DIRECTIONS —
- A) According to the Hereditary review, through whose perspective does the film show the family?
- B) Continue the Hereditary film review from its last sentence.

DOCUMENT SEGMENT —
=====

Wow… last week I saw director Ari Aster’s first feature length motion picture, which miraculously meets the same quality as a longtime veteran. To enormous surprise, he created a strong cinematic mission statement supporting the misguided yet unforgettable spiritual social order of Hereditary. What’s the mission statement exactly? Well, let’s see:
He first sets up a dad, a mom, a boy, and a girl residing in a large wood house by a forest. The perspective taken here is through the matriarch, Annie, who has no choice but to watch her family pay themselves to the unknown haunts that beckon them. Hereditary’s power stems off how it takes its time to display a demand for us to accept family angst, staged through the nearly nonexistent lights above a conflicted dinner.

=====

DATA SHOWN —

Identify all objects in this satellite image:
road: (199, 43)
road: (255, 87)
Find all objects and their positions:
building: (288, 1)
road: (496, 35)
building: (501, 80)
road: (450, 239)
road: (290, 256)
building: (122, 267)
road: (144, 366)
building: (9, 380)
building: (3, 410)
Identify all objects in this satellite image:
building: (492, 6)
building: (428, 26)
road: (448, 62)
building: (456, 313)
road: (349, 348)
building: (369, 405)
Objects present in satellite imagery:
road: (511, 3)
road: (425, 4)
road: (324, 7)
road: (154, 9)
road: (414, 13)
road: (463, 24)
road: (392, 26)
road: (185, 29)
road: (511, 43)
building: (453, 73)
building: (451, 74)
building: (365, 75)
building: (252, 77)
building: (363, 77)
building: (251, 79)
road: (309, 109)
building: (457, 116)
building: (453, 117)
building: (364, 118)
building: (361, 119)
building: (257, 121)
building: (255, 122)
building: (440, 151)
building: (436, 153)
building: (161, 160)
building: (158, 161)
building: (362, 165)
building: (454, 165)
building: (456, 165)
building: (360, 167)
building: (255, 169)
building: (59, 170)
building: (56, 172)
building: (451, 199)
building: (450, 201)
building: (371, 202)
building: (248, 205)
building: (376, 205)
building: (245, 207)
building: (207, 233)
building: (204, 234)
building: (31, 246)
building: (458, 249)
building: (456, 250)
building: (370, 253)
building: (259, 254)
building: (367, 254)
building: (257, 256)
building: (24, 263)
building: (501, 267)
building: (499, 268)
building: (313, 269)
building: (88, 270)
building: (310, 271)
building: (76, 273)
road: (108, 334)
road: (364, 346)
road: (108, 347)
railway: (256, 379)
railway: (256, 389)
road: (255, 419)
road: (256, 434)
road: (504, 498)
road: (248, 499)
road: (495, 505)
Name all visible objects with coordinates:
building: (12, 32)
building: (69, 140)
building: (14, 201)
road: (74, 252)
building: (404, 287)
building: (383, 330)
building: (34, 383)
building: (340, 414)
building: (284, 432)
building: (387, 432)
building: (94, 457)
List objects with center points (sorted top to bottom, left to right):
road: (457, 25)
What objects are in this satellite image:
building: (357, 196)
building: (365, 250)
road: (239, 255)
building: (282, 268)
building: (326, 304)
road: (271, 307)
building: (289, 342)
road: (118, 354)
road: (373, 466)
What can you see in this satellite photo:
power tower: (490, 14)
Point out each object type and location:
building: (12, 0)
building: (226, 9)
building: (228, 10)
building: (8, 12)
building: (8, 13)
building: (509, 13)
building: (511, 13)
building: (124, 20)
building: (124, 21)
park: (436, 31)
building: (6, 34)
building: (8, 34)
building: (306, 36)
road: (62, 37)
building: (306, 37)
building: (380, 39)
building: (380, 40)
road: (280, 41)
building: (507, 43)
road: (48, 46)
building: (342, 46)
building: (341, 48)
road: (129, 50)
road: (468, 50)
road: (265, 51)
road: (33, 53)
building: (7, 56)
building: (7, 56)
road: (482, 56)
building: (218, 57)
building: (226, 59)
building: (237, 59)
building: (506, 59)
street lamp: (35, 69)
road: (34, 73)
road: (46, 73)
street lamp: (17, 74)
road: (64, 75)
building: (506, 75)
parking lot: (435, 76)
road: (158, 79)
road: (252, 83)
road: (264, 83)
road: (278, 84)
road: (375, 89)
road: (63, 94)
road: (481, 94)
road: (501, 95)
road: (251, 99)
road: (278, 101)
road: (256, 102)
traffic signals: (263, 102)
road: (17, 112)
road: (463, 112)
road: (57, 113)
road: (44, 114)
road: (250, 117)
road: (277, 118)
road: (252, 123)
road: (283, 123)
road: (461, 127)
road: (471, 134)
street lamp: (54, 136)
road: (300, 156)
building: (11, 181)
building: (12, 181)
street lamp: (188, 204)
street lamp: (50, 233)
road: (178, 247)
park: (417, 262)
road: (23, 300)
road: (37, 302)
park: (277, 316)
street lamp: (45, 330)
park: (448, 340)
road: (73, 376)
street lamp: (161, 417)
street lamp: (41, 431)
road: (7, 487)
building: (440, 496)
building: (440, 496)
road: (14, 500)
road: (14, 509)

=====

EXPECTED ANSWERS —
- A) Through the matriarch, Annie.

- B)
Everything else within Aster’s deconstruction of America’s nuclear home, especially the flickering image itself, appears top notch. Hereditary’s sound design helps transition between loud and quiet moments until you’d rather slice your own ears off than listen any further to the film’s satanic taunts. Harsh noise frequencies give a constant heavy pulse, scary paranoia established through a slow camera pan across art supplies that segues into the first scene. Rather than familiar instruments, a deep bassoon blares at a steady frequency below our ears’ capacity, supposedly mixed by demons to make your heartbeat race along to the score’s dark rhythm.
Hereditary‘s performances also triumph: Toni Collette (Annie) draws the peak of her career, her ritualistic eyes offering gradual grief until her disturbed desperate voice delivers a killer monologue. Likewise, Milly Shapiro’s (Charlie, the thirteen-year-old daughter) tongue clicks freaks you out more than The Omen. Hard to believe Milly previously played Matilda on Broadway!
Between these “humans“ trying to act human, the persuasively paced cast enhance Hereditary’s mindset on why people become a harmful investment, the slow camera pans drawing attention forward to the individuals’ shared disconnect.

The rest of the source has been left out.